### BRIEF 1
Translate this sentence from the Yahoo management article into Spanish: "Yahoo! has told the world that chief financial officer Blake Jorgensen is leaving the company."
### BRIEF 2
In the Yahoo management article, what new group did Carol Bartz announce the creation of?

### READING TEXT
==============================
Yahoo is in the throes of a management shakeup having acquired a new CEO. One of the oddities is that the current CFO seems to have discovered his demise via an 8K SEC filing? –
Yahoo! has told the world that chief financial officer Blake Jorgensen is leaving the company. The struggling web portal announced the news this morning with an SEC filing.
The announcement comes less than a day after Jorgensen told an investor conference that Yahoo! had not ruled out the possibility of striking some sort of internet-search pact with Steve Ballmer and Microsoft.
“We want to do it for the right reasons and the right economics,” he said, according to Bloomberg.
Earlier this week, reports indicated that new CEO Carol Bartz was preparing to reorganize the company’s management structure. And this morning, Bartz announced the reorg with a blog post this morning – though she did not mention Jorgensen’s departure.
But there is an even odder bit in my view –
Details were few, but she did announce the creation of a new Customer Advocacy group. “After getting a lot of angry calls at my office from frustrated customers, I realized we could do a better job of listening to and supporting you. Our Customer Care team does an incredible job with the amazing number of people who come to them, but they need better resources. So we’re investing in that. After all, you deserve the very best.
==============================
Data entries

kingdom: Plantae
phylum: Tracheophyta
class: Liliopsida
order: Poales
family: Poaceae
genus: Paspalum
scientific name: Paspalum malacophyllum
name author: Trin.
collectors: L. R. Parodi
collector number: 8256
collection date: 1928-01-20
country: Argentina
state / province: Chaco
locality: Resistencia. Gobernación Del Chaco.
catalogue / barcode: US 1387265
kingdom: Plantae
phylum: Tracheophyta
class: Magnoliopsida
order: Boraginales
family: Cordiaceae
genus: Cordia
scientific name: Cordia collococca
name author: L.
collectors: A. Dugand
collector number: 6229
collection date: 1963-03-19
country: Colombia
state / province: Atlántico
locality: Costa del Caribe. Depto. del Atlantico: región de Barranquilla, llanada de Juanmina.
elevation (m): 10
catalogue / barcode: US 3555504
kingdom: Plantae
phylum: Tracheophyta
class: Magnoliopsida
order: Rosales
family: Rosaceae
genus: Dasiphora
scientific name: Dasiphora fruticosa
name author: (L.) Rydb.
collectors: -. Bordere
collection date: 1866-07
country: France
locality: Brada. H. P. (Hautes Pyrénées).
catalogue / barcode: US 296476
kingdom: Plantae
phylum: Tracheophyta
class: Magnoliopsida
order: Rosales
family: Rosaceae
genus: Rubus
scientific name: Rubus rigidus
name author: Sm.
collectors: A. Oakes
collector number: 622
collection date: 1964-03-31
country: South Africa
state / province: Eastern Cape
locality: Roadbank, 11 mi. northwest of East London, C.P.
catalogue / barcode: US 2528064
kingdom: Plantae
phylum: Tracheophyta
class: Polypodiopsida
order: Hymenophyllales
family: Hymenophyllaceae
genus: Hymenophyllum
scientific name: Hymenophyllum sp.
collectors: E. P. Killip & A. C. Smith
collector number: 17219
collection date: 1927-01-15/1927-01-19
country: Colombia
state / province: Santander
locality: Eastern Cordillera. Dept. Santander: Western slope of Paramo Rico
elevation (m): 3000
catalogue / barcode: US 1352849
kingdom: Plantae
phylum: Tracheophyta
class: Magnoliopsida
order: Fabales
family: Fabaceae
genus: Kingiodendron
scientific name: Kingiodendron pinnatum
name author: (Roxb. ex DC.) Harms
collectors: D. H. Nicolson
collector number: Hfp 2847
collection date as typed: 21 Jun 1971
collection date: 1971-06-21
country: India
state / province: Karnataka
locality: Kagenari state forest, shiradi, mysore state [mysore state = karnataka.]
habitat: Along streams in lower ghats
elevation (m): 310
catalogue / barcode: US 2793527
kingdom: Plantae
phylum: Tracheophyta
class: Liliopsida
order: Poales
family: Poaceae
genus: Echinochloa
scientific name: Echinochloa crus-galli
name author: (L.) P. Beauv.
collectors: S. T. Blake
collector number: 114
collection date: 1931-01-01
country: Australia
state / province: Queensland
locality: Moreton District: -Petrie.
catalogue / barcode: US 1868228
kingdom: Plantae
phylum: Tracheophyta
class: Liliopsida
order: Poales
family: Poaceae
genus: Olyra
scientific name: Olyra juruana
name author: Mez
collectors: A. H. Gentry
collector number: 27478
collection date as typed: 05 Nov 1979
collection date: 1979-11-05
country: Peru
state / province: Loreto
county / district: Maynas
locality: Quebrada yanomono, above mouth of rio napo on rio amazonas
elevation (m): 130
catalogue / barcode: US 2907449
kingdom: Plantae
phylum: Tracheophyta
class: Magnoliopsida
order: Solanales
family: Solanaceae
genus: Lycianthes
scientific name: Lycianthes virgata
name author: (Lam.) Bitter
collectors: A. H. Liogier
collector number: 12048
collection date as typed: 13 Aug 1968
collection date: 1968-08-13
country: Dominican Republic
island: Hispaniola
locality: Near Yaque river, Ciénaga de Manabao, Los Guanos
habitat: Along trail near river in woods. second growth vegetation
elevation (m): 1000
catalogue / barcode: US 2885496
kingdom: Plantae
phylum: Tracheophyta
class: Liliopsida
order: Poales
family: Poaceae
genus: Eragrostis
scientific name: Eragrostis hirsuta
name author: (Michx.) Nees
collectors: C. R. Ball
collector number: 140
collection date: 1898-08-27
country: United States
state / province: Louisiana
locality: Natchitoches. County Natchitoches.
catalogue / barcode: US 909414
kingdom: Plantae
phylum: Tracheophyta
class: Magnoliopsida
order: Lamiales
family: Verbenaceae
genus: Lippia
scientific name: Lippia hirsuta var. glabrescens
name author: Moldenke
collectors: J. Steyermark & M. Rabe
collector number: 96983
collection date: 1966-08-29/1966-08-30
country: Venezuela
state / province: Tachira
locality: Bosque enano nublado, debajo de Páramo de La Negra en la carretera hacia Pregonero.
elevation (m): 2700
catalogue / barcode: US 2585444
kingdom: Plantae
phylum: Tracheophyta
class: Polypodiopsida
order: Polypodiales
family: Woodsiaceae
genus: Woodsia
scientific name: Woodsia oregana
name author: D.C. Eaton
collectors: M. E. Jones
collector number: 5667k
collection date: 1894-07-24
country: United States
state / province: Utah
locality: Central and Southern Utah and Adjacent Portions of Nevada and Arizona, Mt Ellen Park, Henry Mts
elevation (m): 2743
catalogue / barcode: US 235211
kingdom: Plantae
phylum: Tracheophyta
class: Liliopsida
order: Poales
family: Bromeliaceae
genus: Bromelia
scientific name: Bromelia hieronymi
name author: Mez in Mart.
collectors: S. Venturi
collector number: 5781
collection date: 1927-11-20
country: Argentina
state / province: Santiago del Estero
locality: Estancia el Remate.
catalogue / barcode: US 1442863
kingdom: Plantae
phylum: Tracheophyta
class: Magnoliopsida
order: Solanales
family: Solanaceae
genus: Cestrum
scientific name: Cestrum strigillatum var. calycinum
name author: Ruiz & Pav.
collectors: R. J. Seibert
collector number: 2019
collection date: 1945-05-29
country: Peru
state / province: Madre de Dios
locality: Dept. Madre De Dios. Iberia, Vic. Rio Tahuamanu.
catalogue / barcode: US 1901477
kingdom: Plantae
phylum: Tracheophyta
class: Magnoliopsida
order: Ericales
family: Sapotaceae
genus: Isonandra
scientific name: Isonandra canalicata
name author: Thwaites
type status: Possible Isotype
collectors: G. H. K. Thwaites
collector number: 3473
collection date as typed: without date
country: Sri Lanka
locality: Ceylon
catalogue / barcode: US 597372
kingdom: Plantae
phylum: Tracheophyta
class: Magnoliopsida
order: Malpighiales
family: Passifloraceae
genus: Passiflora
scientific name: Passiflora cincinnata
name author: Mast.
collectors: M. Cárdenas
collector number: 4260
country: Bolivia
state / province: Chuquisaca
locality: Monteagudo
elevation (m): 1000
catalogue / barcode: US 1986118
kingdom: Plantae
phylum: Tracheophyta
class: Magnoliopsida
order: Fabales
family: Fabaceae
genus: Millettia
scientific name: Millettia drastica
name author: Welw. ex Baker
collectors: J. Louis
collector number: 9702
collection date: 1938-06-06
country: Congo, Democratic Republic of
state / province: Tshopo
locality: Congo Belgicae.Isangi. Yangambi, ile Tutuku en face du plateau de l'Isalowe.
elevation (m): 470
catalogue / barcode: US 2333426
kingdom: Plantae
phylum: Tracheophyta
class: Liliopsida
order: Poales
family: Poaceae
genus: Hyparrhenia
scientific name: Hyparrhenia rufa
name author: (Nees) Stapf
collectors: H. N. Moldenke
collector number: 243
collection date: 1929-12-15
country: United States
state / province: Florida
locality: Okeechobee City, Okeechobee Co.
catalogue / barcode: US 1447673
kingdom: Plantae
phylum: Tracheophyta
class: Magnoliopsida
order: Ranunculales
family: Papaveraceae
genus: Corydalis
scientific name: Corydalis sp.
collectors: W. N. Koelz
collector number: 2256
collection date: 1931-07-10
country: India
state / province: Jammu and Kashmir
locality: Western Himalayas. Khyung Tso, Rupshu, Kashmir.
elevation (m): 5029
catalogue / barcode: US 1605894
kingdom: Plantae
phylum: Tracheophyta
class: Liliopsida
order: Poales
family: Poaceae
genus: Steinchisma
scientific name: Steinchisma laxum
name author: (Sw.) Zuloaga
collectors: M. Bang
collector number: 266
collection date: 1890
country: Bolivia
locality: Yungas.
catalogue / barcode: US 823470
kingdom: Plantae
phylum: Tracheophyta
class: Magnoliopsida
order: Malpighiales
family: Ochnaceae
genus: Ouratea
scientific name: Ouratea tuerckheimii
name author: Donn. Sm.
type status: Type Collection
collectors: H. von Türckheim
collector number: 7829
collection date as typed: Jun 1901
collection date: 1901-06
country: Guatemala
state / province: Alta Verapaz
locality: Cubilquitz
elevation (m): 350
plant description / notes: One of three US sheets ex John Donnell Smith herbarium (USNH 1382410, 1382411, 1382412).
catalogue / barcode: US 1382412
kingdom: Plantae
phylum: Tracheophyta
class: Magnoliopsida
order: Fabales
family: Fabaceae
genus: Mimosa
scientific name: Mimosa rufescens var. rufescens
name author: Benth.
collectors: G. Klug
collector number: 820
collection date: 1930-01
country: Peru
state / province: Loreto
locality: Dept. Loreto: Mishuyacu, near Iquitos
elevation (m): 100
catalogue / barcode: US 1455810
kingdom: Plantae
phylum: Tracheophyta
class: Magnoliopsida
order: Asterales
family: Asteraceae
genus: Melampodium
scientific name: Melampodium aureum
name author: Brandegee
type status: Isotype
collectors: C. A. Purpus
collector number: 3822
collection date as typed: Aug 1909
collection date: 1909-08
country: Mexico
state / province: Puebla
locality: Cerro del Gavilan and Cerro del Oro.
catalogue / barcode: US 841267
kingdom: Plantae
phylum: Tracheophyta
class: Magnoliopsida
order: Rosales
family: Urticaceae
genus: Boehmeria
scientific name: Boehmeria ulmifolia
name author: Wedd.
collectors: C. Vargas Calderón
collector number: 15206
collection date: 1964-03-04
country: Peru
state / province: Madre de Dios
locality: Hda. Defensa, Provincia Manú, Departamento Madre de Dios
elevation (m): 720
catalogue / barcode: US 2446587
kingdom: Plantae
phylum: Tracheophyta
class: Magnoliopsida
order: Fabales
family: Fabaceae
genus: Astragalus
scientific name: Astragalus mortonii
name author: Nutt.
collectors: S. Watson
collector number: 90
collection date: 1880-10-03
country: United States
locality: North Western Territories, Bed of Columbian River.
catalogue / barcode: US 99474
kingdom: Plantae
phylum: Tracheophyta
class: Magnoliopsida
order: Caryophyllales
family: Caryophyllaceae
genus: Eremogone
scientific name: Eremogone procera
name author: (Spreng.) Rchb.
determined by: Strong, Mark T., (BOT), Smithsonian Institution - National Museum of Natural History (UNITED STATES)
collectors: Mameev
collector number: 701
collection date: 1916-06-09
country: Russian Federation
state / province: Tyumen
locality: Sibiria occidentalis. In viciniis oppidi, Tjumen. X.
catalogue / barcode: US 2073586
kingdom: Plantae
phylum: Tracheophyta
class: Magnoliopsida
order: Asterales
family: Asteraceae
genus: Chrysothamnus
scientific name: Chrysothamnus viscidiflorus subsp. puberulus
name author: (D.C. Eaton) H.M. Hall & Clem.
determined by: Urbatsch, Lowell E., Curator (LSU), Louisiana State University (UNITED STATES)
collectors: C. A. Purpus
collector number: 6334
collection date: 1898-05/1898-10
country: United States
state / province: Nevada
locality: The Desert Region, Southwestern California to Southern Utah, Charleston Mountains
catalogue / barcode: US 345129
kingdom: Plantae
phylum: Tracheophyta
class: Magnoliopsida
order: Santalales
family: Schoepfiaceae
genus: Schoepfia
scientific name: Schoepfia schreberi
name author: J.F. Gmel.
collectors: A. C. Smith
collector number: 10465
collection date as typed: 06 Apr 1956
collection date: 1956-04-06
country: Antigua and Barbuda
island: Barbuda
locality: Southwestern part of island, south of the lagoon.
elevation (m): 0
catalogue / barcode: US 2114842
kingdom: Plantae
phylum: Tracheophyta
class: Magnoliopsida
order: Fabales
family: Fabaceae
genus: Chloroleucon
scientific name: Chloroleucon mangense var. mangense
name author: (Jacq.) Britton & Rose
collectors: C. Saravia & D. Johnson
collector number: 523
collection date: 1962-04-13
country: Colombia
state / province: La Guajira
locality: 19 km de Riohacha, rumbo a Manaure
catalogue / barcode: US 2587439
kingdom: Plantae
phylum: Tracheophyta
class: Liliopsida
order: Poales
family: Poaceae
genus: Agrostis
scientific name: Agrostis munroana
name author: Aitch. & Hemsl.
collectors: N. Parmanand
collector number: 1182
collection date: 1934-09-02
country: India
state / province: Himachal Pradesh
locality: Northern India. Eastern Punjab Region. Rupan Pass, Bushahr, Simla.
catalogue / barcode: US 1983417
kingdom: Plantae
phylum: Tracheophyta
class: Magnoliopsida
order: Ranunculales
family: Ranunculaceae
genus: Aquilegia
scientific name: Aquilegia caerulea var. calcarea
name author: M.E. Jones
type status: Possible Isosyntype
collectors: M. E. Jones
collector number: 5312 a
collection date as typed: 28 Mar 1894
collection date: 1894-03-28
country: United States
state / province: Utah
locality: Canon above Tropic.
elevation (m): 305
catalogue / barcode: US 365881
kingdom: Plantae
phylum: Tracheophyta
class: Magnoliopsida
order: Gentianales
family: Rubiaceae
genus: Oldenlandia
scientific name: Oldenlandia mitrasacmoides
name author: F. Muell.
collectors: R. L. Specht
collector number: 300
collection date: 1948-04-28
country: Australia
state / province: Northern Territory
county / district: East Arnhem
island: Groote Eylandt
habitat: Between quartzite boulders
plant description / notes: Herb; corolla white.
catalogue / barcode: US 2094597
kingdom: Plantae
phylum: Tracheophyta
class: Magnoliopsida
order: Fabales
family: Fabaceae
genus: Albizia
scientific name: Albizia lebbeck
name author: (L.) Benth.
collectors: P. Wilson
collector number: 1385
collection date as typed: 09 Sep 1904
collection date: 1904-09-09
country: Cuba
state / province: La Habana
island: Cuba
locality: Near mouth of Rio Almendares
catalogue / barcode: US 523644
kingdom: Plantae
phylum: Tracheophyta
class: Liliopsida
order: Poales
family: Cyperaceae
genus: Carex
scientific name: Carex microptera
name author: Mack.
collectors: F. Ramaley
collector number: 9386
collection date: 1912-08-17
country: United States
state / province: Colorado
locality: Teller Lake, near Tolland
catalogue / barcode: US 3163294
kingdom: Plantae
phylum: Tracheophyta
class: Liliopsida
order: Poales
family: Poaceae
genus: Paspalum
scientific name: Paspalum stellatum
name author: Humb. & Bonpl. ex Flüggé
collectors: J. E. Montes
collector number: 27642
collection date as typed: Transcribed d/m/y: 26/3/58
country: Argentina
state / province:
==============================
### TASK OUTPUT 1
Yahoo! ha comunicado al mundo que el director financiero Blake Jorgensen deja la empresa.

### TASK OUTPUT 2
A new Customer Advocacy group.